The $1.7 million that the Westside Future Fund shoveled in last year from the CFA Foundation vastly outpaces the mere $115,000 that the Salvation Army got for its Angel Tree program to provide gifts for poor children during the holidays. But even that low end six figure donation was too much and the gifts had to be snatched away from the kids by leftist pressure groups and identity politics protesters.

Sorry kids, our politics are more important than your presents.

A less publicized donation of $100,000 went to Sustainable Atlanta. That could have bought a lot of gifts. There was also a $10,000 donation to Saris to Suits whose mission is to "advance women's empowerment, education, gender equality, and social justice."

There’s money for social justice, but not for the Salvation Army.

There was $25,000 for UNICEF and $75,000 for the Andrew Young Foundation. That last one isn’t a surprise. Carter’s radical UN ambassador sits on the CFA Foundation’s advisory board. $20,000 went to the Latino Leaders Network, another $20,000 to the Harvard Debate Diversity Network, $45,000 to the King Center for Nonviolent Social Change, and $5,000 was allotted to Friends of Refugees.

The latter boasts of resettling the sort of refugees who would demand that Chick-fil-A go Halal.

There’s money for Muslim refugees, but not for the Salvation Army.

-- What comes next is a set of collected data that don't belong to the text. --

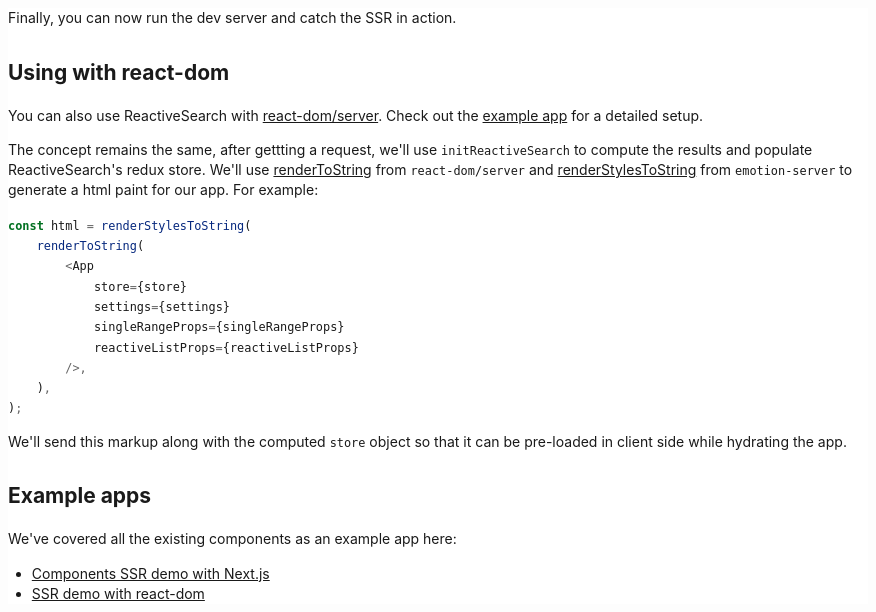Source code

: Finally, you can now run the dev server and catch the SSR in action.

## Using with react-dom

You can also use ReactiveSearch with [react-dom/server](https://reactjs.org/docs/react-dom-server.html). Check out the [example app](https://github.com/appbaseio/reactivesearch/tree/dev/packages/web/examples/ssr-with-react-dom) for a detailed setup.

The concept remains the same, after gettting a request, we'll use `initReactiveSearch` to compute the results and populate ReactiveSearch's redux store. We'll use [renderToString](https://reactjs.org/docs/react-dom-server.html#rendertostring) from `react-dom/server` and [renderStylesToString](https://emotion.sh/docs/ssr/#renderstylestostring) from `emotion-server` to generate a html paint for our app. For example:

```js
const html = renderStylesToString(
	renderToString(
		<App
			store={store}
			settings={settings}
			singleRangeProps={singleRangeProps}
			reactiveListProps={reactiveListProps}
		/>,
	),
);
```

We'll send this markup along with the computed `store` object so that it can be pre-loaded in client side while hydrating the app.

## Example apps

We've covered all the existing components as an example app here:

-   [Components SSR demo with Next.js](https://github.com/appbaseio/reactivesearch/tree/dev/packages/web/examples/ssr)
-   [SSR demo with react-dom](https://github.com/appbaseio/reactivesearch/tree/dev/packages/web/examples/ssr-with-react-dom)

Corporate giving is nothing more than social virtue-signaling that is designed to bolster the corporate image. CFA was lost the minute it created a foundation from which to trumpet its own goodness. Greenfield points out, and I agree, that if there's any company that could be held accountable, CFA might be it. After all, its conservative base brought it this far and if they should abandon ship, it's far less certain the small minority of leftist agitators will take up the support of the chicken giant they have hated for so long. They have so damaged CFA's brand among their supporters that it's unlikely to turn around soon, even with the news that CFA no longer supports "icky" Christian causes. But true accountability would not just be adding back the organizations CFA threw under the bus, but cleaning house at the foundation, where corporate leftists have settled in to funnel money to their favorite social-justice outlets.

Personally, I think it's too late. The last corporate hold-out has fallen. Get ready for CFA rainbow logos as early as next June.